• WORK ORDER A
Transcribe every line of the entries that come after the forum thread, keeping each line as it reads. Leave the picture markers out.

• PAGE TEXT
# Flashers



## KMK (Sep 2, 2007)

What should I have done?

I was driving down a local two lane highway in broad daylight and drove by a 20ish male snowboarder trying to pee on my car! I was stunned! My wife and 10 year old daughter were in the car with me! I couldn't think of what to do. I was overwhelmed by frustration and sorrow over the spiritual condition of our nation and I just kept on driving. I did not even know how to pray.

I thought maybe I should have stopped and attempted to cause him pain or share the gospel with him or call the cops or just hit him with the car. Many things went through my mind in a split second.

How would you have handled this situation?


----------



## blhowes (Sep 2, 2007)

KMK said:


> What should I have done?
> 
> I was driving down a local two lane highway in broad daylight and drove by a 20ish male snowboarder trying to pee on my car! I was stunned! My wife and 10 year old daughter were in the car with me! I couldn't think of what to do. I was overwhelmed by frustration and sorrow over the spiritual condition of our nation and I just kept on driving. I did not even know how to pray.


 Forgive me, just trying to picture (in low-resolution detail) what happened. You're driving down a two lane highway and as you're driving somebody's trying to do this to your car... 


KMK said:


> I thought maybe I should have stopped and attempted to cause him pain or share the gospel with him or call the cops or just hit him with the car. Many things went through my mind in a split second.
> 
> How would you have handled this situation?


This is a question for better minds than myself. I probably would have called the police, especially if the evidence was still on the car.


----------



## MrMerlin777 (Sep 2, 2007)

I'd have stopped and called the cops.


----------



## larryjf (Sep 2, 2007)

I would have probably got his license # and called the cops.

• WORK ORDER B
In the forum thread, what does MrMerlin777 say he would have done?

• MATERIAL PROVIDED
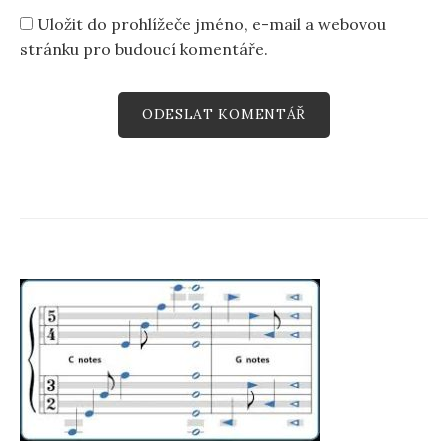
Uložit do prohlížeče jméno, e-mail a webovou
stránku pro budoucí komentáře.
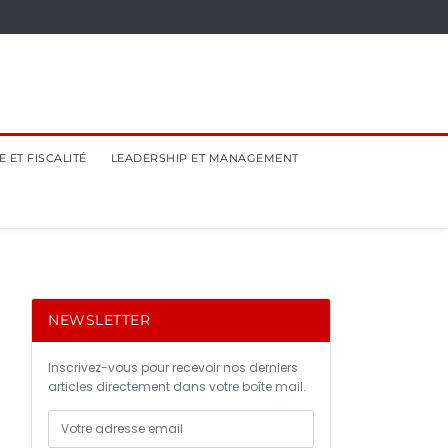
 ET FISCALITÉ
LEADERSHIP ET MANAGEMENT
NEWSLETTER
Inscrivez-vous pour recevoir nos derniers
articles directement dans votre boîte mail.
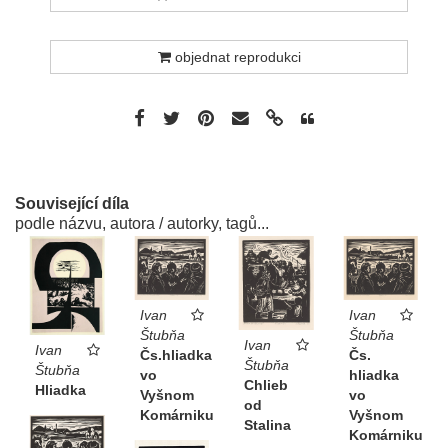
objednat reprodukci
Související díla
podle názvu, autora / autorky, tagů...
Ivan
Ivan
Štubňa
Štubňa
Ivan
Ivan
Čs.
Čs.hliadka
Štubňa
Štubňa
hliadka
vo
Chlieb
Hliadka
vo
Vyšnom
od
Vyšnom
Komárniku
Stalina
Komárniku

• RESPONSE AREA A
Uložit do prohlížeče jméno, e-mail a webovou
stránku pro budoucí komentáře.
 ET FISCALITÉ
LEADERSHIP ET MANAGEMENT
NEWSLETTER
Inscrivez-vous pour recevoir nos derniers
articles directement dans votre boîte mail.
objednat reprodukci
Související díla
podle názvu, autora / autorky, tagů...
Ivan
Ivan
Štubňa
Štubňa
Ivan
Ivan
Čs.
Čs.hliadka
Štubňa
Štubňa
hliadka
vo
Chlieb
Hliadka
vo
Vyšnom
od
Vyšnom
Komárniku
Stalina
Komárniku

• RESPONSE AREA B
He would have stopped and called the cops.